Chanelle wasn’t standing up for me, either. It was her bar. She didn’t want broken tables and shattered glass all over.
“You know I don’t hate you like everyone here, but you should take off,” she warned, sliding in front of Mick.
He huffed and puffed behind her, and spittle might have hit the back of her head.
She’d had worse though, and if she felt it, she didn’t flinch.
“ We weren’t causing problems,” Graham said. He tugged at the back of my shirt again, and this time, I stepped back.
It wasn’t to let him protect me, it was to grab Tracey.
“We’re leaving,” I told her. “Now.”
“I’m sorry. I didn’t think…”
“Yeah. Well, we’re gone.”
“Thassss right,” Mick slurred. “Go back to that dumpster with the rest of the trash.” He shoved his pudgy finger at Tracey and the guys.
“That’s enough,” Graham snapped. I was tugged back, and then he was in front of me. “You’re a grown man and know better than to talk to women like that. So far, the only trash I see in this place is you.”
“Graham. Don’t.”
“You disrespectful little sh?—”
“Enough!” Chanelle shouted. She turned and faced Mick. “Back off or you’re banned for a week!”
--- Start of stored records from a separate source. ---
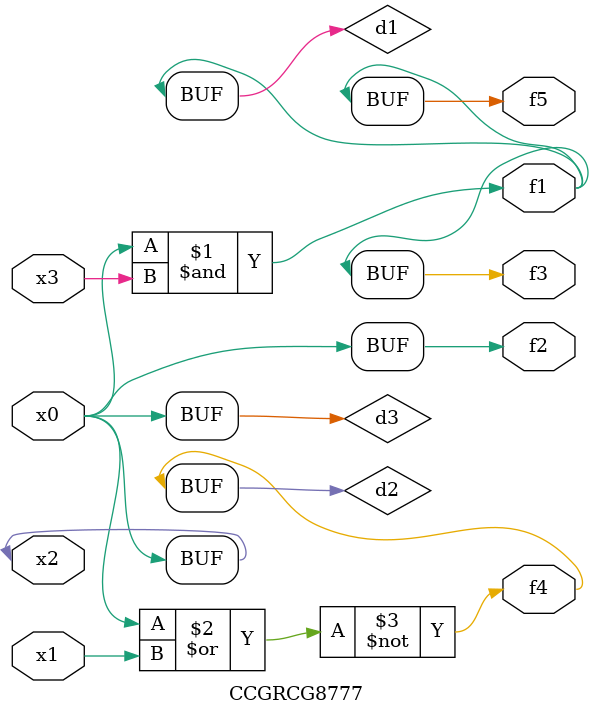
<source format=v>
module CCGRCG8777(
	input x0, x1, x2, x3,
	output f1, f2, f3, f4, f5
);

	wire d1, d2, d3;

	and (d1, x2, x3);
	nor (d2, x0, x1);
	buf (d3, x0, x2);
	assign f1 = d1;
	assign f2 = d3;
	assign f3 = d1;
	assign f4 = d2;
	assign f5 = d1;
endmodule

</source>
He scowled at her and grumbled something low enough I couldn’t hear.
I tugged harder on Tracey’s hand. “Now. We’re leaving now.”
“Right,” she muttered. Regret was stamped all over her face, but I wasn’t mad. This was standard operating procedure these days.
The freezing air slammed into my face, making my eyes water as soon as we reached the sidewalk.
“What the hell was that about? That guy puts his hands on you and we get kicked out?”
I shook my head. It hadn’t come from Graham, and Tracey knew better. I left her to figure out what to say, even though it didn’t matter. After tonight, I never had to worry about them returning to Deer Creek.
Lucky guys.
“Bye!” I called out and kept hurrying. Maybe it wasn’t cold air stinging my eyes. Maybe that was pure embarrassment.
By the time I reached the gravel parking lot, booted steps were slapping behind me.
“I’m sorry!” Tracey called out.
“It’s fine!”
“I didn’t think they’d really react like this.” She reached me at the back of her SUV, huffing and puffing. “Southern hospitality and all.”
I snorted. Southern hospitality was real all right…until your dad did what mine did and the entire town turned on you.
“I can’t wait to get out of this damn town.” I moved toward the passenger door.
Once we were buckled, the car was on and the heaters along with the heated seats were blasting at full power, I faced Tracey. “What happened to the guys?”
“Who cares? You’re the only one that matters.”
At least I mattered to someone, and she was right about the boys. Who cared?
After tonight, neither of them would cross a sidewalk to say hi to me ever again.
It wasn’t like I wanted them to.
Freedom. One more semester, and then I’d have it.